Le second critère à respecter concerne la durée des crédits octroyés. « Celle-ci ne doit pas excéder 25 ans », insiste le Haut Conseil qui note que 5 % d’entre eux dépassent 25 ans ». « Ces deux bonnes pratiques sont essentielles pour que l’octroi de crédits se fasse à un rythme plus soutenable », souligne l’autorité, néanmoins prête à tolérer que 15 % des crédits ne respectent pas formellement ces deux critères.

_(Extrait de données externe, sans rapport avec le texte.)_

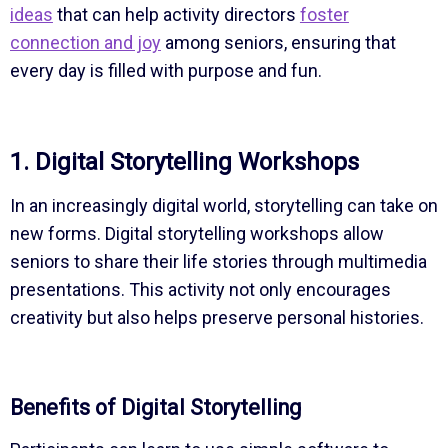
ideas
that can help activity directors
foster
connection and joy
among seniors, ensuring that
every day is filled with purpose and fun.
1. Digital Storytelling Workshops
In an increasingly digital world, storytelling can take on
new forms. Digital storytelling workshops allow
seniors to share their life stories through multimedia
presentations. This activity not only encourages
creativity but also helps preserve personal histories.
Benefits of Digital Storytelling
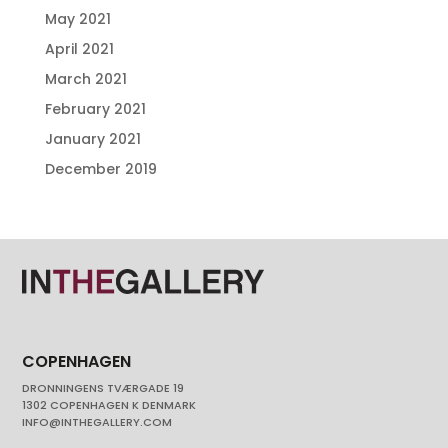
May 2021
April 2021
March 2021
February 2021
January 2021
December 2019
COPENHAGEN
DRONNINGENS TVÆRGADE 19
1302 COPENHAGEN K DENMARK
INFO@INTHEGALLERY.COM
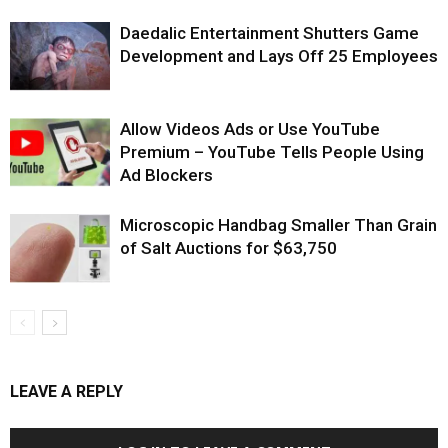
Daedalic Entertainment Shutters Game
Development and Lays Off 25 Employees
Allow Videos Ads or Use YouTube
Premium – YouTube Tells People Using
Ad Blockers
Microscopic Handbag Smaller Than Grain
of Salt Auctions for $63,750
LEAVE A REPLY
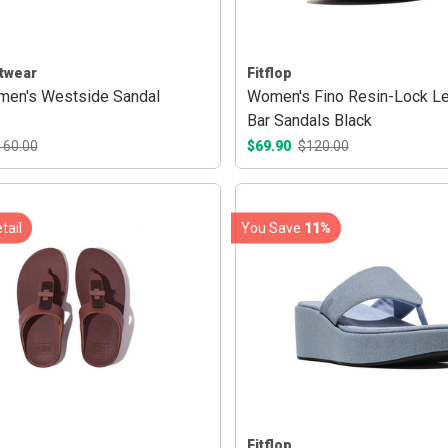
twear
Fitflop
en's Westside Sandal
Women's Fino Resin-Lock Le
Bar Sandals Black
160.00
$69.90
$120.00
tail
You Save
11%
Fitflop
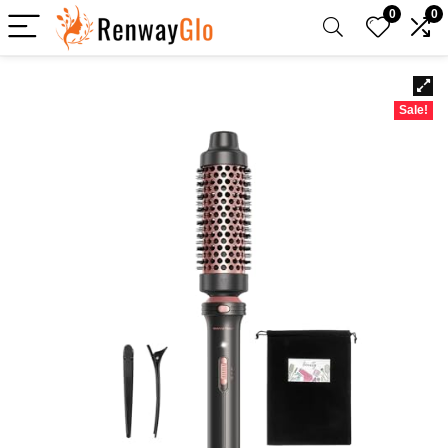
0
0
Sale!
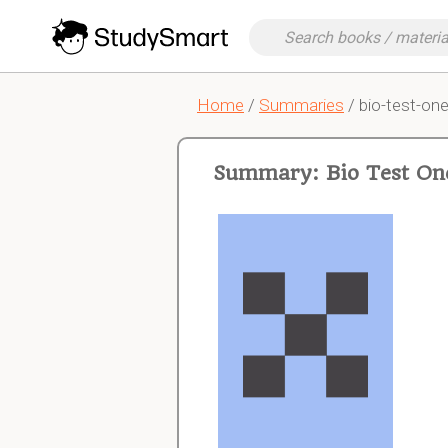
Home
/
Summaries
/ bio-test-on
Summary: Bio Test On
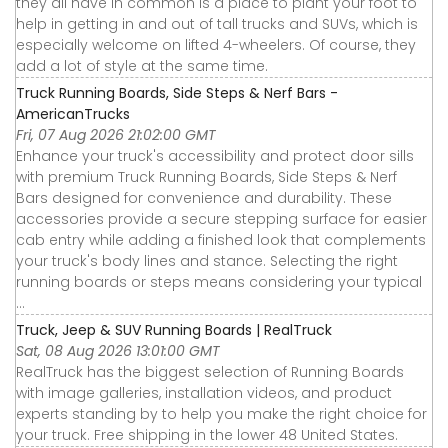
they all have in common is a place to plant your foot to
help in getting in and out of tall trucks and SUVs, which is
especially welcome on lifted 4-wheelers. Of course, they
add a lot of style at the same time.
Truck Running Boards, Side Steps & Nerf Bars -
AmericanTrucks
Fri, 07 Aug 2026 21:02:00 GMT
Enhance your truck's accessibility and protect door sills
with premium Truck Running Boards, Side Steps & Nerf
Bars designed for convenience and durability. These
accessories provide a secure stepping surface for easier
cab entry while adding a finished look that complements
your truck's body lines and stance. Selecting the right
running boards or steps means considering your typical
...
Truck, Jeep & SUV Running Boards | RealTruck
Sat, 08 Aug 2026 13:01:00 GMT
RealTruck has the biggest selection of Running Boards
with image galleries, installation videos, and product
experts standing by to help you make the right choice for
your truck. Free shipping in the lower 48 United States.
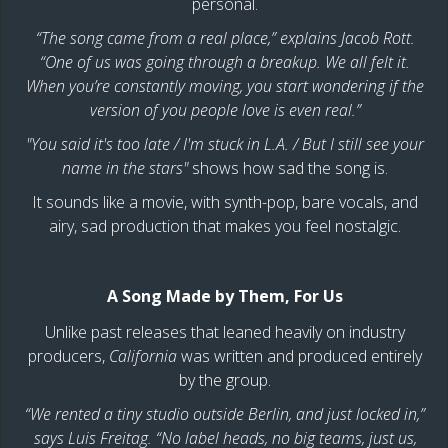
personal.
“The song came from a real place,” explains Jacob Rott.
“One of us was going through a breakup. We all felt it.
When you’re constantly moving, you start wondering if the
version of you people love is even real.”
"You said it's too late / I'm stuck in L.A. / But I still see your
name in the stars"
shows how sad the song is.
It sounds like a movie, with synth-pop, bare vocals, and
airy, sad production that makes you feel nostalgic.
A Song Made by Them, For Us
Unlike past releases that leaned heavily on industry
producers,
California
was written and produced entirely
by the group.
“We rented a tiny studio outside Berlin, and just locked in,”
says Luis Freitag. “No label heads, no big teams, just us,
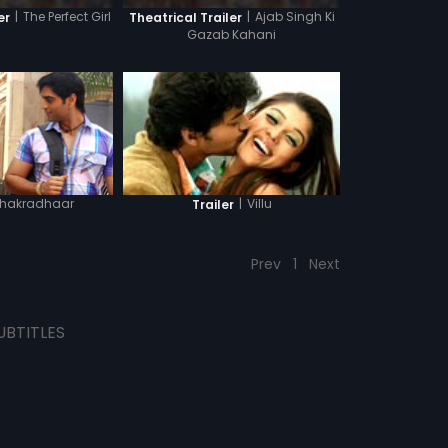
|
The Perfect Girl
|
Ajab Singh Ki
er
Theatrical Trailer
Gazab Kahani
hakradhaar
|
Villu
Trailer
Prev
1
Next
UBTITLES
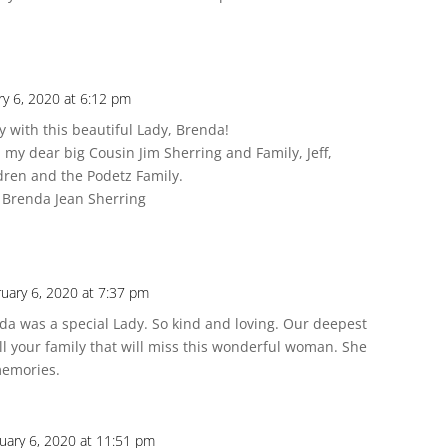
ry 6, 2020 at 6:12 pm
y with this beautiful Lady, Brenda!
 my dear big Cousin Jim Sherring and Family, Jeff,
dren and the Podetz Family.
 Brenda Jean Sherring
uary 6, 2020 at 7:37 pm
enda was a special Lady. So kind and loving. Our deepest
ll your family that will miss this wonderful woman. She
 memories.
uary 6, 2020 at 11:51 pm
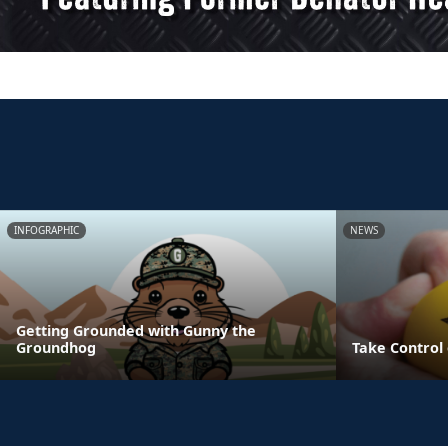
INFOGRAPHIC
NEWS
Getting Grounded with Gunny the
Groundhog
Take Control 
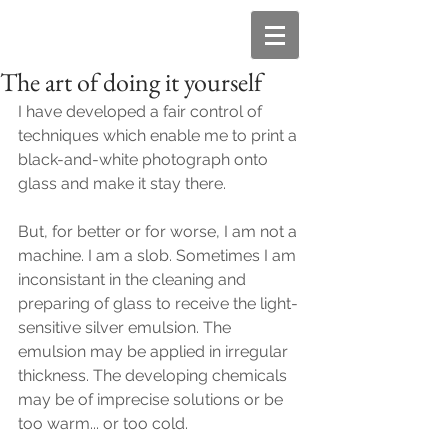
The art of doing it yourself
I have developed a fair control of 
techniques which enable me to print a 
black-and-white photograph onto 
glass and make it stay there.
But, for better or for worse, I am not a 
machine. I am a slob. Sometimes I am 
inconsistant in the cleaning and 
preparing of glass to receive the light-
sensitive silver emulsion. The 
emulsion may be applied in irregular 
thickness. The developing chemicals 
may be of imprecise solutions or be 
too warm... or too cold.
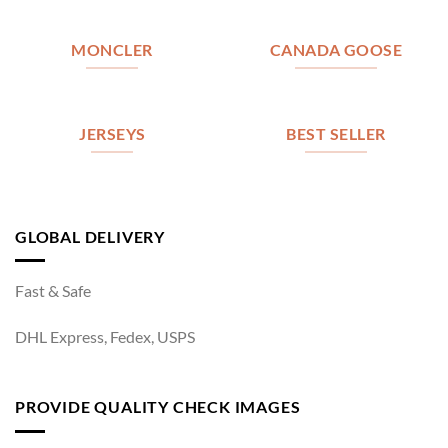
MONCLER
CANADA GOOSE
JERSEYS
BEST SELLER
GLOBAL DELIVERY
Fast & Safe
DHL Express, Fedex, USPS
PROVIDE QUALITY CHECK IMAGES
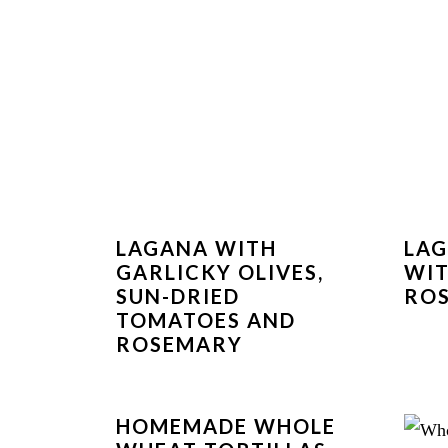
LAGANA WITH
LAG
GARLICKY OLIVES,
WIT
SUN-DRIED
RO
TOMATOES AND
ROSEMARY
HOMEMADE WHOLE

Pour le gouvernement, l’enjeu financier est pourtant crucial alors que le Conseil européen a lui-même tiré la sonnette d’alarme en septembre craignant un risque systémique. Face à un niveau record de souscriptions de crédits immobiliers (en hausse de 6,7 % sur un an), il faut absolument éviter tout emballement et risque de surchauffe du secteur bancaire en pleine période de taux d’intérêt historiquement bas et donc peu rémunérateurs pour lui. Pas question pour l’autorité que préside le ministre des Finances Bruno Le Maire, de laisser les établissements bancaires prendre des risques financiers inconsidérés. Et il s’agit de « protéger les ménages français des risques d’un endettement excessif », rappelle l’Autorité de contrôle prudentiel et de résolution (ACPR), membre de ce Haut Conseil.